RAW DATA below:

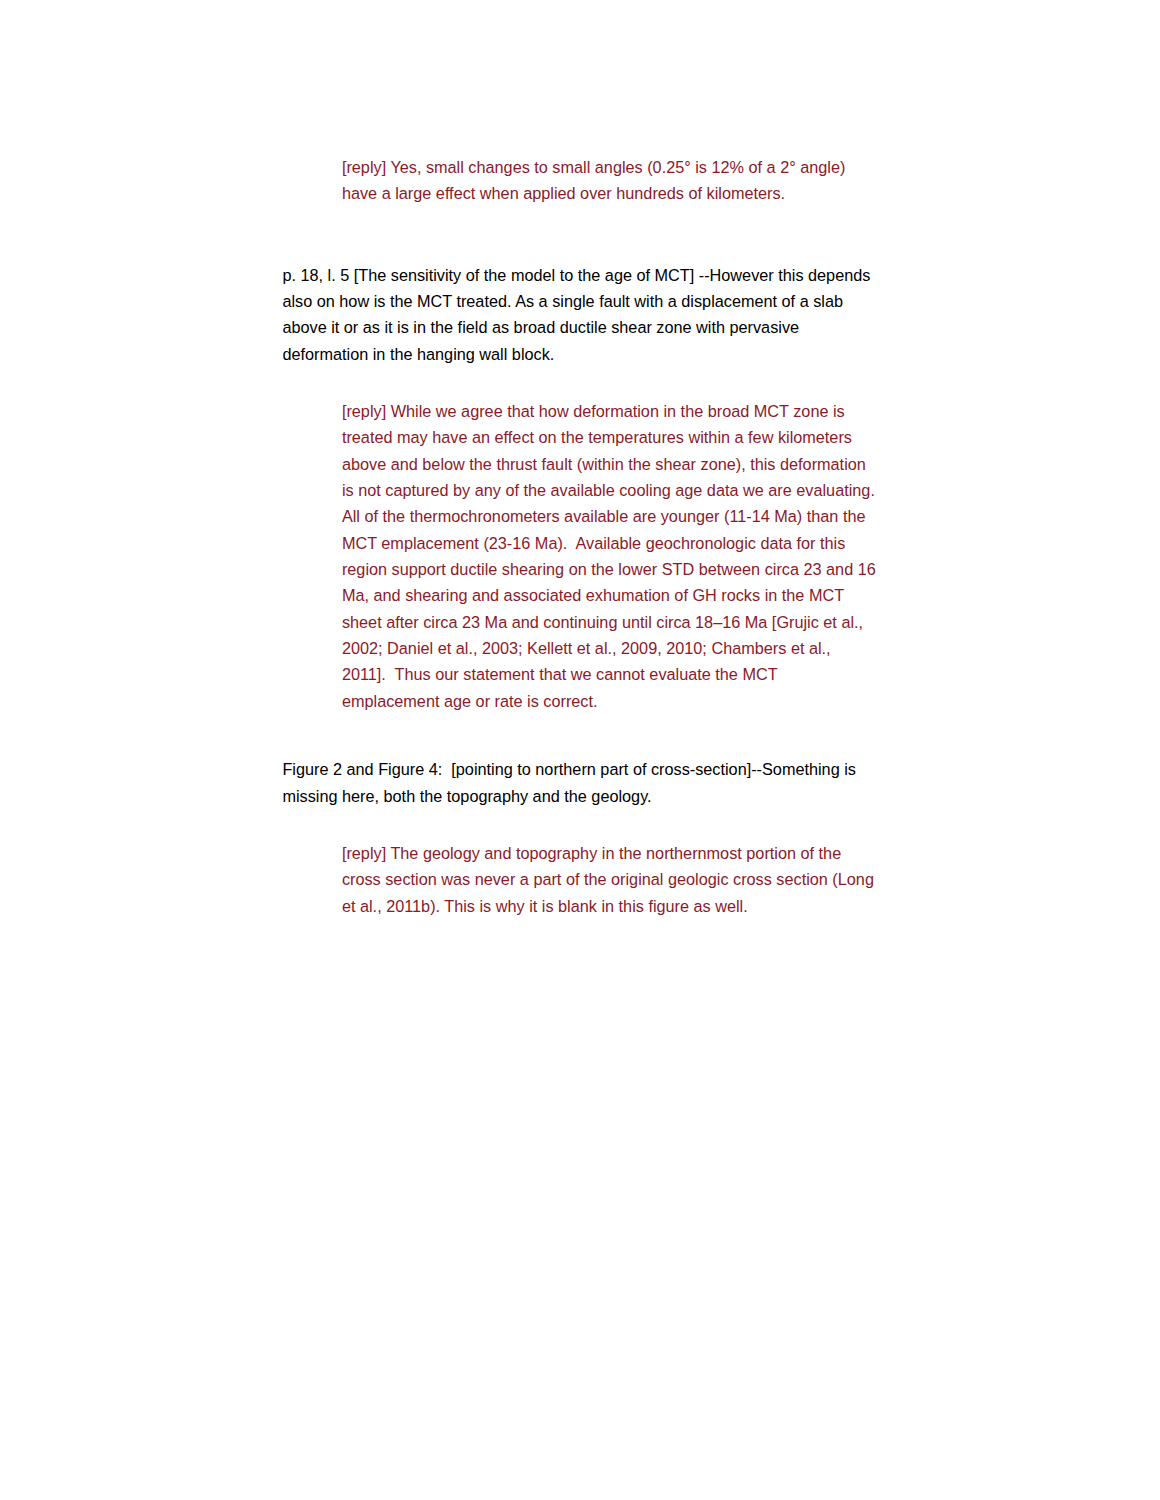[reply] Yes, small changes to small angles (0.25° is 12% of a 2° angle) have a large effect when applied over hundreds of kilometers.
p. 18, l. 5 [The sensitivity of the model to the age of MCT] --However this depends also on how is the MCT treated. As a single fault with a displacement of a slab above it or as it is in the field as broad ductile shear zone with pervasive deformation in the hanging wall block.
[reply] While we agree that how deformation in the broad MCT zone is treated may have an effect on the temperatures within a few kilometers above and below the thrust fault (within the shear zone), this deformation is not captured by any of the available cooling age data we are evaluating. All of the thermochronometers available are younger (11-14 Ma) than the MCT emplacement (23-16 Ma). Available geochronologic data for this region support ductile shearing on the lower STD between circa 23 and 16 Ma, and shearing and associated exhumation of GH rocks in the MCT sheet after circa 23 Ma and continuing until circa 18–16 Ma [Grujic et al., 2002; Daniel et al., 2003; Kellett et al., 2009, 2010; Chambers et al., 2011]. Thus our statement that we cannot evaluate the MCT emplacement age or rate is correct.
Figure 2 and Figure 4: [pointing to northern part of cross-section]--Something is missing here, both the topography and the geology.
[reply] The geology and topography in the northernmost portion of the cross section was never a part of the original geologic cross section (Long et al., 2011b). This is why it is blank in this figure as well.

End of RAW DATA.
RAW DATA below:

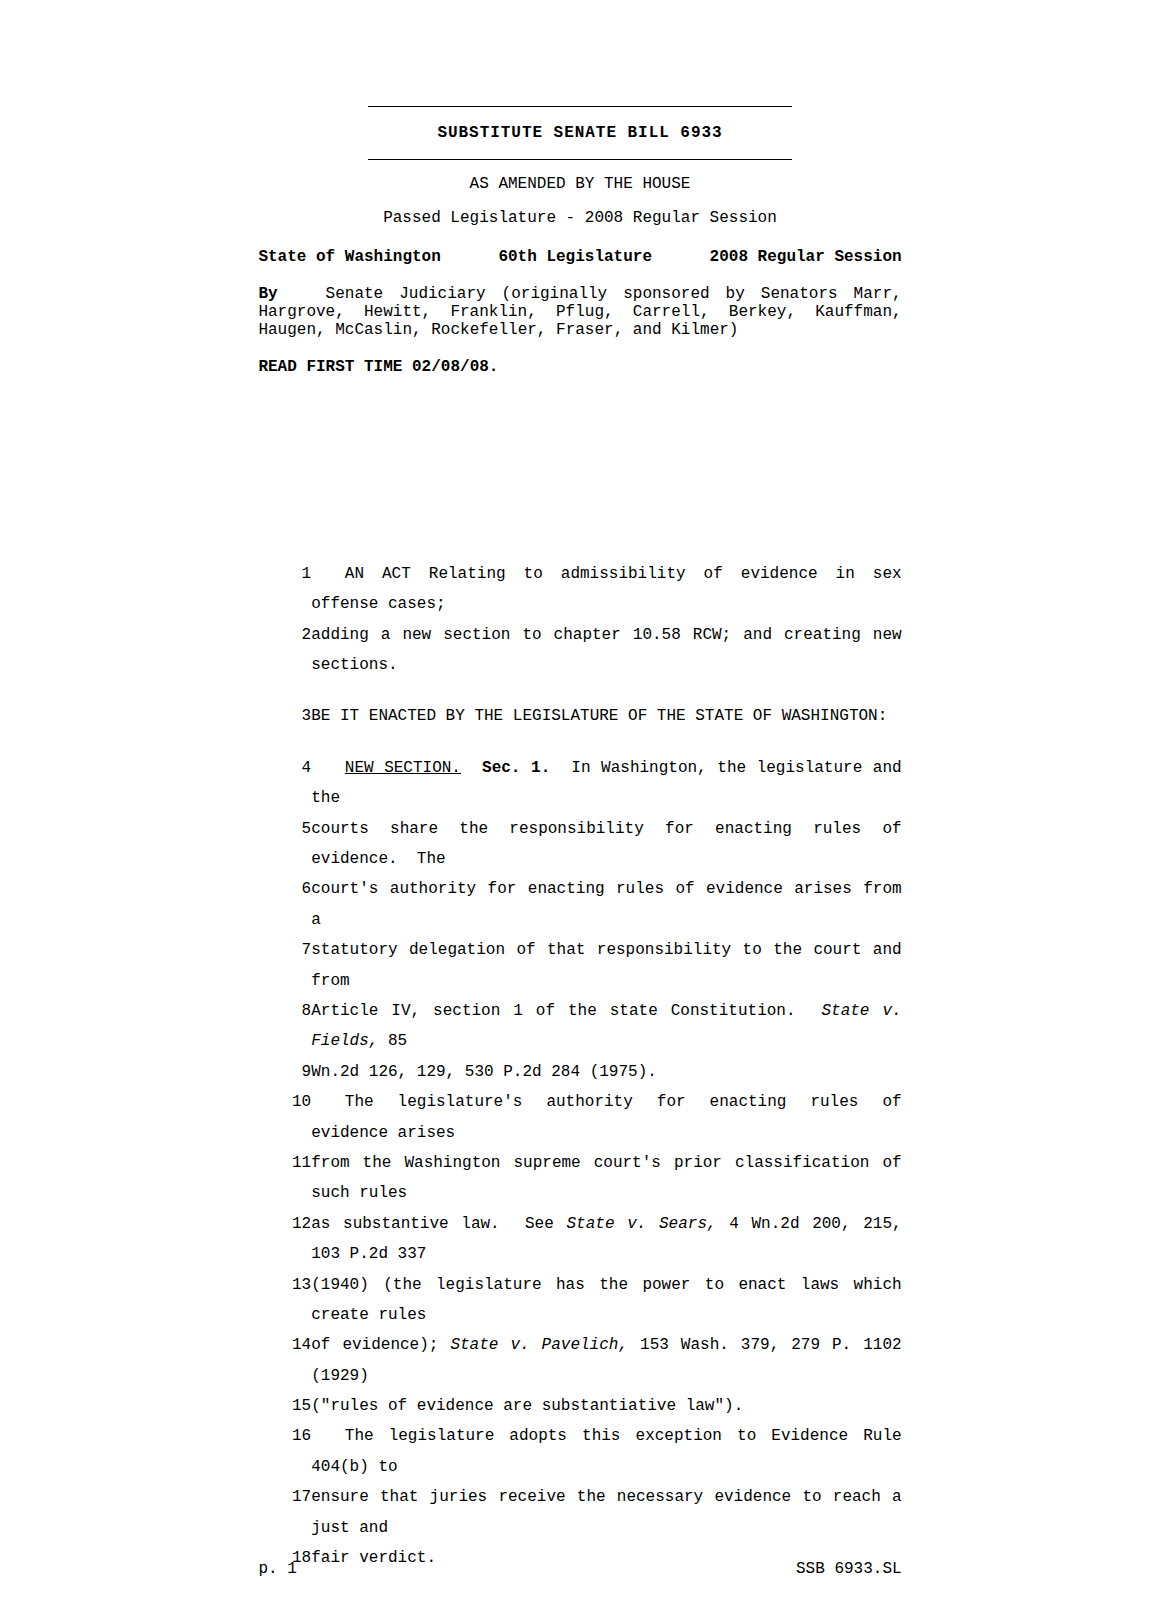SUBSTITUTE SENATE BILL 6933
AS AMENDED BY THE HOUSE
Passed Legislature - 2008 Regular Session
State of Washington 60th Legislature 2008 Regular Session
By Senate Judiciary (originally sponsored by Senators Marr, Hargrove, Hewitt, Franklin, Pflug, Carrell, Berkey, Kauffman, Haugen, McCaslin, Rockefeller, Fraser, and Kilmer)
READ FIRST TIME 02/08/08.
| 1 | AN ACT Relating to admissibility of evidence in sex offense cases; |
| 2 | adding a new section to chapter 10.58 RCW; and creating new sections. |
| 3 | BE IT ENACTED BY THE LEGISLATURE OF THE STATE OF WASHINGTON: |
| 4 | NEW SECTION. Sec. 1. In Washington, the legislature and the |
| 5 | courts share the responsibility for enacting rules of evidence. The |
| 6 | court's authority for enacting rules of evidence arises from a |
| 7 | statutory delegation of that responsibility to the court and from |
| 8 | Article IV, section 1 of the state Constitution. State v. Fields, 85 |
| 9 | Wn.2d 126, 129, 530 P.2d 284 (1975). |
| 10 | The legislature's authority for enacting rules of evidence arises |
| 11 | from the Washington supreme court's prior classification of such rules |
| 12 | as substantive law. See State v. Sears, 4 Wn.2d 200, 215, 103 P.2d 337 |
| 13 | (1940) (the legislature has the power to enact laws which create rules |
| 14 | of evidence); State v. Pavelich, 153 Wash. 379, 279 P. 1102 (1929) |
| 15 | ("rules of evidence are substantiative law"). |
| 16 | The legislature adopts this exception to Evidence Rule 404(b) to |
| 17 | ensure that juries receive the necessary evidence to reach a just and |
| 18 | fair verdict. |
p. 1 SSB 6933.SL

End of RAW DATA.

Pictures aside, return exactly the lines from the data above, starting at the line that has "[reply] Yes, small" and ending at the line that has "p. 18, l. 5", both included.

[reply] Yes, small changes to small angles (0.25° is 12% of a 2° angle) have a large effect when applied over hundreds of kilometers.
p. 18, l. 5 [The sensitivity of the model to the age of MCT] --However this depends also on how is the MCT treated. As a single fault with a displacement of a slab above it or as it is in the field as broad ductile shear zone with pervasive deformation in the hanging wall block.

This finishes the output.